Environmental influences on the pulmonary manifestations of Cystic Fibrosis

Abstract

Cystic fibrosis is a multisystemic monogenic disease with many severe symptoms and complications, primarily in the respiratory and digestive systems. Medical advances have greatly extended the survival of patients with the disease. In parallel population expansion and globalisation have increased exposure to pollution. CF care is managed in specialist centres located in major cities.

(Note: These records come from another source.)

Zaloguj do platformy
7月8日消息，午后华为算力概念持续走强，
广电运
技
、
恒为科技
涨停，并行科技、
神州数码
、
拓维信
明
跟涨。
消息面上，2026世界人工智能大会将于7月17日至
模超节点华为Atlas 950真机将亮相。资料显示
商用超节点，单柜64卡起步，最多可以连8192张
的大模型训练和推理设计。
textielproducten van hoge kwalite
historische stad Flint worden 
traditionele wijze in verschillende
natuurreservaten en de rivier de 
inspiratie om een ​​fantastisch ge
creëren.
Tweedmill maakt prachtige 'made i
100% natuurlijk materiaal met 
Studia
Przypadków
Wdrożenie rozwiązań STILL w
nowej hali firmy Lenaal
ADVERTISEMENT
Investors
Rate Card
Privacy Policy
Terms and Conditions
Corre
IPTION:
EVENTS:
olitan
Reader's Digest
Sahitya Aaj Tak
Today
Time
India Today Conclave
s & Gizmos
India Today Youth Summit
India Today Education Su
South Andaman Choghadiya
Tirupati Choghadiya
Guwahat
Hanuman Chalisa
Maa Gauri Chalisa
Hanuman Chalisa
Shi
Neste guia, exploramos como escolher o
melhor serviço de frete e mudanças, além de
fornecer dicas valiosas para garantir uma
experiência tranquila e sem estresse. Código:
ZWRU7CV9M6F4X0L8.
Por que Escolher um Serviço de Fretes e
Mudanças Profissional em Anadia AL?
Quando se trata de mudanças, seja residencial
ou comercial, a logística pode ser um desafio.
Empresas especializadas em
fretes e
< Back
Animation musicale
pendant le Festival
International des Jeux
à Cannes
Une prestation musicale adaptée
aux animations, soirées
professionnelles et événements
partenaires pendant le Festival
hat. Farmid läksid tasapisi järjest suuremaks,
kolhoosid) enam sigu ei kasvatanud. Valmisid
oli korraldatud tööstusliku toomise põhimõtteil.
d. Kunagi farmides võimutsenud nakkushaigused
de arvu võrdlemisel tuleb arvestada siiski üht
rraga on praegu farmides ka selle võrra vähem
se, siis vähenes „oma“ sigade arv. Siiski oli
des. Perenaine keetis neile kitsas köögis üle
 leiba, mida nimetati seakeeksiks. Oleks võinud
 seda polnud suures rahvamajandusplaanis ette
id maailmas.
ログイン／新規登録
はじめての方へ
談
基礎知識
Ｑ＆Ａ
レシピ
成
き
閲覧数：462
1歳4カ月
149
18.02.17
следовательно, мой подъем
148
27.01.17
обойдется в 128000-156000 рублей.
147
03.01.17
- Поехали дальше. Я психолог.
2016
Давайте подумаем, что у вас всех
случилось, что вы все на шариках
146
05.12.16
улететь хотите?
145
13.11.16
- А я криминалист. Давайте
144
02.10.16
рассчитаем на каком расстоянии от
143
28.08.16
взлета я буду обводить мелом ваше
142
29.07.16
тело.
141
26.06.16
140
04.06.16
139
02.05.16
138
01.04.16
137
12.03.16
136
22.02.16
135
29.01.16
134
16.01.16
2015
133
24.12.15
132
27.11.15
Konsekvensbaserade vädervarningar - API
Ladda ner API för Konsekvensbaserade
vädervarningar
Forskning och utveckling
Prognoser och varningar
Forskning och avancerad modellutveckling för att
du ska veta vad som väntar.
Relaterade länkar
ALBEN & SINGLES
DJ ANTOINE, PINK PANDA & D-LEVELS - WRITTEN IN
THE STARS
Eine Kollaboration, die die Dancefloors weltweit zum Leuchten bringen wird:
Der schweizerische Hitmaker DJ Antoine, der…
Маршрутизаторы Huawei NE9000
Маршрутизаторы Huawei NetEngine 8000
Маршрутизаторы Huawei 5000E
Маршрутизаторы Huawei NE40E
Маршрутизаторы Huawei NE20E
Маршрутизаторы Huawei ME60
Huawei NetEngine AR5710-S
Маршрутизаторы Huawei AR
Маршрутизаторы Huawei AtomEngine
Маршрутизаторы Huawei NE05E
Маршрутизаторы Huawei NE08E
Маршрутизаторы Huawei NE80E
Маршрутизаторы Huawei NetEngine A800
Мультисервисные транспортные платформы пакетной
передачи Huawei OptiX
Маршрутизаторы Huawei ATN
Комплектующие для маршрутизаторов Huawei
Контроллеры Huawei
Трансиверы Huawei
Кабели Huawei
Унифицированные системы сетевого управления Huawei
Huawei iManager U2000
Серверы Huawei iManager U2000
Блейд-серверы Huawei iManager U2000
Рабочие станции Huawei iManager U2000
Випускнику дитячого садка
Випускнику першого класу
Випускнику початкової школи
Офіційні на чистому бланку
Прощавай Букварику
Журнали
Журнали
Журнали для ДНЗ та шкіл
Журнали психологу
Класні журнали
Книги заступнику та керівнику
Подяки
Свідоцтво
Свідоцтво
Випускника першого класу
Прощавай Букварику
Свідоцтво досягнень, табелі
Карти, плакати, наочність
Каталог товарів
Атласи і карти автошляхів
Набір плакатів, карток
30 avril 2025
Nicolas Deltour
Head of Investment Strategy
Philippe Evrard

This PhD examines the relationship between the environment and the pulmonary manifestations of CF.1) A systematic review of environmental factors and cystic fibrosis covers the current literature interrogating factors best modified by policy. 2) I analyse the effect of distance from the attended CF centre on lung function and frequency of exacerbations using multivariate regression. 3) I compare Hospital episode statistics to the CF Registry to investigate for temporal and spatial accuracy. 4) A time series analysis analyses the short-term relationship between air pollution and pulmonary exacerbations using a distributed lag nonlinear model (DLNM). Environmental factors may have an impact on lung health through modulation of infection as well as direct oxidative damage to the lung. Those with a more severe genotype are more likely to bypass their nearest centre and travel further to reach care. Even when accounting for this, bypassing the nearest centre is associated with decreased lung function in older adults. Those in urban areas are more likely to receive IVs in hospitals than at home. Improving and supporting access to home IV therapy could aid demands on specialist care. Temporal data could be improved to allow if linkage was allowed. Particulate matter may increase the risk of hospitalisation with an exacerbation. Patients may compete for specialist beds in London on days with high air pollution. Overall, this thesis shows modifiable environmental factors in CF intersect with healthcare delivery.